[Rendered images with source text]
━━━━━━━━

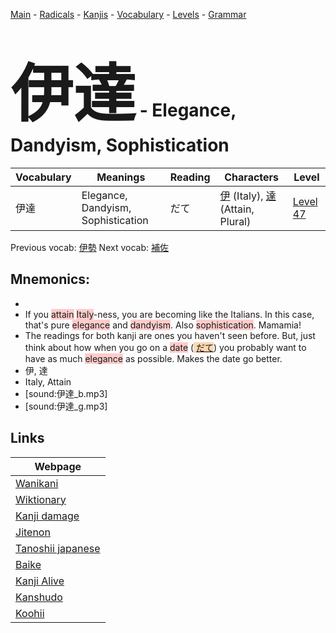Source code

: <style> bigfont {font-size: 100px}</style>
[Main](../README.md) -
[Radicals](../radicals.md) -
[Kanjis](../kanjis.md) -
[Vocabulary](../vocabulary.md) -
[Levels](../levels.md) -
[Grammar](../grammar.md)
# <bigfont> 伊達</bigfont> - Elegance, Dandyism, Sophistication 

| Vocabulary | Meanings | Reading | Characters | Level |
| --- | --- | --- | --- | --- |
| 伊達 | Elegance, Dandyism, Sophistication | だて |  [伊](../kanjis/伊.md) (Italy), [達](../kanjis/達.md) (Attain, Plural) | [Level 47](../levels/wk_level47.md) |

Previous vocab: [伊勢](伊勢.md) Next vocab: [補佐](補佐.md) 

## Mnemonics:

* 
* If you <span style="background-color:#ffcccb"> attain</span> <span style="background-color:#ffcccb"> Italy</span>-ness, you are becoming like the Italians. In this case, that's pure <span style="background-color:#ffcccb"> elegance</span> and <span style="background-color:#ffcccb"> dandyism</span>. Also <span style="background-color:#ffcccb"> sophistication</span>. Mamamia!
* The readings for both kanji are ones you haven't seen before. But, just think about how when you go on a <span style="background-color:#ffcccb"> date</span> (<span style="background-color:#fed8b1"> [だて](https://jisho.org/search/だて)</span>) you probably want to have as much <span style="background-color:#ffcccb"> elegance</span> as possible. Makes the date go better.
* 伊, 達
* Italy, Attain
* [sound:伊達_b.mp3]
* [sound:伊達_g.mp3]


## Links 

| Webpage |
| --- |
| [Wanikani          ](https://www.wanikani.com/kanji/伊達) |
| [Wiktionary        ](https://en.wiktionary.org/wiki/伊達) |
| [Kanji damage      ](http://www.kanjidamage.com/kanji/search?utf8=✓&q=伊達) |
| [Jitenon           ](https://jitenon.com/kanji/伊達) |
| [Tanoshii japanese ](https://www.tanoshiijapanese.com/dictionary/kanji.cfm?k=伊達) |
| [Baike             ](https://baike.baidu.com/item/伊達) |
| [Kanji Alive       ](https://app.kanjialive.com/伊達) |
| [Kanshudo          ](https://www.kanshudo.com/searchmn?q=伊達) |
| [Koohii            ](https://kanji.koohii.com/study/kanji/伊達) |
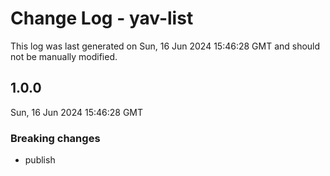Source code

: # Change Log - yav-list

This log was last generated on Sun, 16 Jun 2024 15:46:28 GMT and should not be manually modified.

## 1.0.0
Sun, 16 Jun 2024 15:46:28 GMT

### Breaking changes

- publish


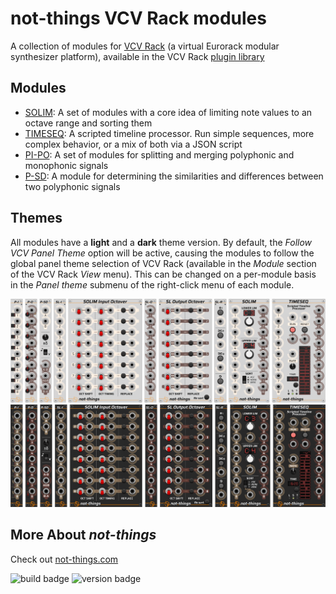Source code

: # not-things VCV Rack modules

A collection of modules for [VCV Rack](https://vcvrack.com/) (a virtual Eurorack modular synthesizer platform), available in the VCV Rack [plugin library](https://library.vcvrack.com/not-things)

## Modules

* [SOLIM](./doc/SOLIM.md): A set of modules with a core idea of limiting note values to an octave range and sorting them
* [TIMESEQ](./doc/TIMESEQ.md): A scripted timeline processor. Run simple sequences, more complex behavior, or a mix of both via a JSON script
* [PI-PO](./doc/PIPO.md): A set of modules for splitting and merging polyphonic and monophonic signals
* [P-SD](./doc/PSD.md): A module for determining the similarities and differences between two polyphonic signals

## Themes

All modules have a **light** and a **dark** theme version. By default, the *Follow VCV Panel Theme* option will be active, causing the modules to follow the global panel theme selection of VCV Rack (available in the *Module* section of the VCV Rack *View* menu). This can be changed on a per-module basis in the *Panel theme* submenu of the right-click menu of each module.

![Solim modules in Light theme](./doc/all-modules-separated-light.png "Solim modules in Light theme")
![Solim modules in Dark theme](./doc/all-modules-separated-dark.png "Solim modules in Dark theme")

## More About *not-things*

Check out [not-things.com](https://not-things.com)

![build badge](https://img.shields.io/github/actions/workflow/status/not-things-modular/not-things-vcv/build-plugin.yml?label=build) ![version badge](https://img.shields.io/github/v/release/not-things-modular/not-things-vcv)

━━━━━━━━

Exercise description
Pull every line that holds the string "kanjis" out of the records.

Solution to this problem
[Kanjis](../kanjis.md) -
| 伊達 | Elegance, Dandyism, Sophistication | だて |  [伊](../kanjis/伊.md) (Italy), [達](../kanjis/達.md) (Attain, Plural) | [Level 47](../levels/wk_level47.md) |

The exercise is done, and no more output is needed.